### Excerpt to read ###

This obviously comes with the downside of it not being applied immediately but likely taking a few seconds to do… but has the severe upside of allowing vastly higher complexity with severe performance increase as it all ultimately is unified into a single methodology at the end which can be optimized properly.
This can be easily applied by removing redundancies, for example if you adjust that a specific base isn’t displayed (which is a very bottom layer aspect for displaying) then there is after all no need to check if a specific affix is on it… that base is not relevant anymore.
If a specific Affix is to always be displayed then obviously we cannot outright remove the base for display purposes, hence a bit more resources are needed for the checks.
In the end while the end-user (we) can adjust and position the rules willy-nilly basically through a proper parsing into a unified system at the bottom-end which is optimized it doesn’t matter which is handled first or later. You can always enforce ‘this base is displayed’ hence and apply upper level aspects along with it even if it’s split into 3 different areas of the loot-filter rules.
So basically it first shows/hides bases, then checks for Affixes, then rolls inside those Affixes for example and then applies the relevant display function of size, color and so on. Obviously with rarity as well and whatever else can happen.

### Records shown ###

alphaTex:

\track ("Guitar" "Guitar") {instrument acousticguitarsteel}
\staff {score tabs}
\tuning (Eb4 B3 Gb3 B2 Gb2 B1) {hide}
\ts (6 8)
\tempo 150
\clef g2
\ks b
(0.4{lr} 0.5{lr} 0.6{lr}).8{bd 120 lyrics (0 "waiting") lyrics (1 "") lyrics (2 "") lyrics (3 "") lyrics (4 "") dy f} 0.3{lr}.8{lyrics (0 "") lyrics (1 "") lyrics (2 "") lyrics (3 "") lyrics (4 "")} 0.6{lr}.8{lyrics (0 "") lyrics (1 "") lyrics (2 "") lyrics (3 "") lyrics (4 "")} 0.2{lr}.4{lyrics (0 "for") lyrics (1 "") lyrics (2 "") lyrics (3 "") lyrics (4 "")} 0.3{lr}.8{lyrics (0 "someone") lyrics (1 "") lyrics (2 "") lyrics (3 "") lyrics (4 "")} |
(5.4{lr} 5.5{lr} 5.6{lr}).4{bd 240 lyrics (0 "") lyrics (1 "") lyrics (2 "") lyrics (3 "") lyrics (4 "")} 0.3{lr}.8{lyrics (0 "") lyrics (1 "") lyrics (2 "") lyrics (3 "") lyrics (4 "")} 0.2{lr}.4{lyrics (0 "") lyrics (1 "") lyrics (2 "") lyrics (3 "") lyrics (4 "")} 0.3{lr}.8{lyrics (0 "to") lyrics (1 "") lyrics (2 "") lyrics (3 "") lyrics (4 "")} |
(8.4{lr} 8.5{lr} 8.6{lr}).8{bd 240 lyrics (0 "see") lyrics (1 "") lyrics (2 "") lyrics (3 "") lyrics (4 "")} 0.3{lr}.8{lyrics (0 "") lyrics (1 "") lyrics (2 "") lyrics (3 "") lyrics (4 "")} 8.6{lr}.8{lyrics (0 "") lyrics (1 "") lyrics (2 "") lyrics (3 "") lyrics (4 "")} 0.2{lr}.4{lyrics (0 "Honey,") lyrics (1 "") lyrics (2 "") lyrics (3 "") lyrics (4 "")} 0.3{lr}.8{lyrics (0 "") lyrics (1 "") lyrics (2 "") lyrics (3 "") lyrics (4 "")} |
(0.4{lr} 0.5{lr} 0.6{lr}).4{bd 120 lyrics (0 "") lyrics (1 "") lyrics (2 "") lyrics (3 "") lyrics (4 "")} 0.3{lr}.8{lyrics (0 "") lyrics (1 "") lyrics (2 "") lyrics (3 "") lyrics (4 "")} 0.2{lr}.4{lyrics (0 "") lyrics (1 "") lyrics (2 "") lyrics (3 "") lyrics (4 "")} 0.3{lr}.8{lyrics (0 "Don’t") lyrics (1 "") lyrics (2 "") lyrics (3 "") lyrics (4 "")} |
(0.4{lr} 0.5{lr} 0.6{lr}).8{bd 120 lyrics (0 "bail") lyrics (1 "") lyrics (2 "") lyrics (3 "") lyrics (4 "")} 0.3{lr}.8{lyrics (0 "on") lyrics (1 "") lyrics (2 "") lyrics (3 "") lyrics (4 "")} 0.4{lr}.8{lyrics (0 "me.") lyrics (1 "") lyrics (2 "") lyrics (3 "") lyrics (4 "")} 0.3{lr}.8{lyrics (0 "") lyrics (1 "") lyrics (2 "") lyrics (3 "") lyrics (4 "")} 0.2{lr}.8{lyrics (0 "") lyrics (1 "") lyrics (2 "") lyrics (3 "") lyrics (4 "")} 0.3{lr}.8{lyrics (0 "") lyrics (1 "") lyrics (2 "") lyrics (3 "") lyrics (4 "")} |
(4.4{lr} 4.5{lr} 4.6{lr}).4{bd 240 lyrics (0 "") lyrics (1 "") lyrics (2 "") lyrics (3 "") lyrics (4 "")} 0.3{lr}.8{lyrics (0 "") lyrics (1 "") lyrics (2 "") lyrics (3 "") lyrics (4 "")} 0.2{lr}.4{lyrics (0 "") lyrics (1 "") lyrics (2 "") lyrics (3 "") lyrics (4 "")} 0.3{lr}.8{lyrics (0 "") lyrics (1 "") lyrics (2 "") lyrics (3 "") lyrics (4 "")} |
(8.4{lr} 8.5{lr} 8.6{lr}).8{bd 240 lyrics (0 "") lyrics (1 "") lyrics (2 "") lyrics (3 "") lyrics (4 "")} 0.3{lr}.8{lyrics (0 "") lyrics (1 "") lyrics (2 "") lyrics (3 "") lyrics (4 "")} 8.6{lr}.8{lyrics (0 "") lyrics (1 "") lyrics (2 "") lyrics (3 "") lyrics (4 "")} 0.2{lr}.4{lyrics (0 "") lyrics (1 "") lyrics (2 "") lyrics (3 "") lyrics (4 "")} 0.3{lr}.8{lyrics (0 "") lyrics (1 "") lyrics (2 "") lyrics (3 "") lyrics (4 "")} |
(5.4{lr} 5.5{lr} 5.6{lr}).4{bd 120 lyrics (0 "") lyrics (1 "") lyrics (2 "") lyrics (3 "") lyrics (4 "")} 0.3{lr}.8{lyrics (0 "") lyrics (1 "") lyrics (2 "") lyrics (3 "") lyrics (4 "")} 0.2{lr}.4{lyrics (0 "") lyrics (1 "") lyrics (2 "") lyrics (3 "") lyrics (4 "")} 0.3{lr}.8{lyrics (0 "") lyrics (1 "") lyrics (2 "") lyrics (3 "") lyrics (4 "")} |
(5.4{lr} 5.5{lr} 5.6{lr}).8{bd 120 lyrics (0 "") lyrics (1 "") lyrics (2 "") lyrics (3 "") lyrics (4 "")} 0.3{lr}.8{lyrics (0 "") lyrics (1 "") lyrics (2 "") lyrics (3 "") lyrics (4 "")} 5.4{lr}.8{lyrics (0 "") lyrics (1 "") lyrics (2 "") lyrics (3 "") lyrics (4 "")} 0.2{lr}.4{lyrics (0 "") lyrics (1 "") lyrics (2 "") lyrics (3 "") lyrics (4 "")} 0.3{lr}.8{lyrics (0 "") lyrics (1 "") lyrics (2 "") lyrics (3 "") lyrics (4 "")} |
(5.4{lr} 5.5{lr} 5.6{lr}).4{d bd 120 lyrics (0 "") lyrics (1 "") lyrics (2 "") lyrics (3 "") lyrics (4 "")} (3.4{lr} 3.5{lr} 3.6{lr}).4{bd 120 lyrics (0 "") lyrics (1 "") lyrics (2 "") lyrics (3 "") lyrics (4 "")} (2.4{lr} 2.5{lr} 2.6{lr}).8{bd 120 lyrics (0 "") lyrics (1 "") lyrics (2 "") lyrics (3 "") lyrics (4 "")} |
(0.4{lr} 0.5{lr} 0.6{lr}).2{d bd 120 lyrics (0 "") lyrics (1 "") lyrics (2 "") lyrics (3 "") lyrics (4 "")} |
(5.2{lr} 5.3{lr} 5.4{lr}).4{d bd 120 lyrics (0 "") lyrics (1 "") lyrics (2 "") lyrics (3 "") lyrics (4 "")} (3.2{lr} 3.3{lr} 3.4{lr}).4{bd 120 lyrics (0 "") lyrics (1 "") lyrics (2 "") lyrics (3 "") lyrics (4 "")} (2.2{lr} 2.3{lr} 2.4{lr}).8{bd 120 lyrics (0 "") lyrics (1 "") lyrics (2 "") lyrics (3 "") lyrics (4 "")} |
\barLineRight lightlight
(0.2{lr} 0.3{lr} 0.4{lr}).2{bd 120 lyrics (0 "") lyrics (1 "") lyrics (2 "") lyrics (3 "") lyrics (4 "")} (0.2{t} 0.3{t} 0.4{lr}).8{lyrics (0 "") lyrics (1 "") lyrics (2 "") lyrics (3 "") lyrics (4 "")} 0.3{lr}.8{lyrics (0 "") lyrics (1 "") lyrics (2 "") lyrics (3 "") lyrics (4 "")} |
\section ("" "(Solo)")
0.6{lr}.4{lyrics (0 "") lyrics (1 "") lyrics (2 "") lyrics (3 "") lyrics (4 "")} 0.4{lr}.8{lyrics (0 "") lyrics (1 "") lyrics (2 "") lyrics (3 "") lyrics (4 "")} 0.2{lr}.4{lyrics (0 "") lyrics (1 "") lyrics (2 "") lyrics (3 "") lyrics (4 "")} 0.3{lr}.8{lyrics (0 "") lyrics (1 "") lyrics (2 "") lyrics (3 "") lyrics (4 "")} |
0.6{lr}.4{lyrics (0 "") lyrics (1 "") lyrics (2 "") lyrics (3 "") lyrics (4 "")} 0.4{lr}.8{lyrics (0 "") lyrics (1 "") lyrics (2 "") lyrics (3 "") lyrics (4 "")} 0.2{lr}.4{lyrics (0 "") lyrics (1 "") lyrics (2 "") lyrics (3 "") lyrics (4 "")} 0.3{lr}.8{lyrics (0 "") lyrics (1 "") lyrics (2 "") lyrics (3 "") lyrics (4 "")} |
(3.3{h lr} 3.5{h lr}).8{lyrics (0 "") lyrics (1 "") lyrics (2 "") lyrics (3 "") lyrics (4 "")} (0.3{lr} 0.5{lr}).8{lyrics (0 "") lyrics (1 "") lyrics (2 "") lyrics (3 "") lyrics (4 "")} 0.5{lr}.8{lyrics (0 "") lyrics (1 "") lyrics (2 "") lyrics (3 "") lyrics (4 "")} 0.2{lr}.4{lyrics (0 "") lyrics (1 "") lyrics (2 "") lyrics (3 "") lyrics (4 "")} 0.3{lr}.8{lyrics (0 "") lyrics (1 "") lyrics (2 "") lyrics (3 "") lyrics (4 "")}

###

§ Given request 1
Return the portion of the loot-filter passage from "If a specific Affix is to" up to and including "the loot-filter rules.".
§ Given request 2
According to the loot-filter passage, what is the downside of the approach it describes?
The listing is separate material, unconnected to the loot-filter passage.

§ Complete answer 1
If a specific Affix is to always be displayed then obviously we cannot outright remove the base for display purposes, hence a bit more resources are needed for the checks.
In the end while the end-user (we) can adjust and position the rules willy-nilly basically through a proper parsing into a unified system at the bottom-end which is optimized it doesn’t matter which is handled first or later. You can always enforce ‘this base is displayed’ hence and apply upper level aspects along with it even if it’s split into 3 different areas of the loot-filter rules.

§ Complete answer 2
It isn't applied immediately and likely takes a few seconds.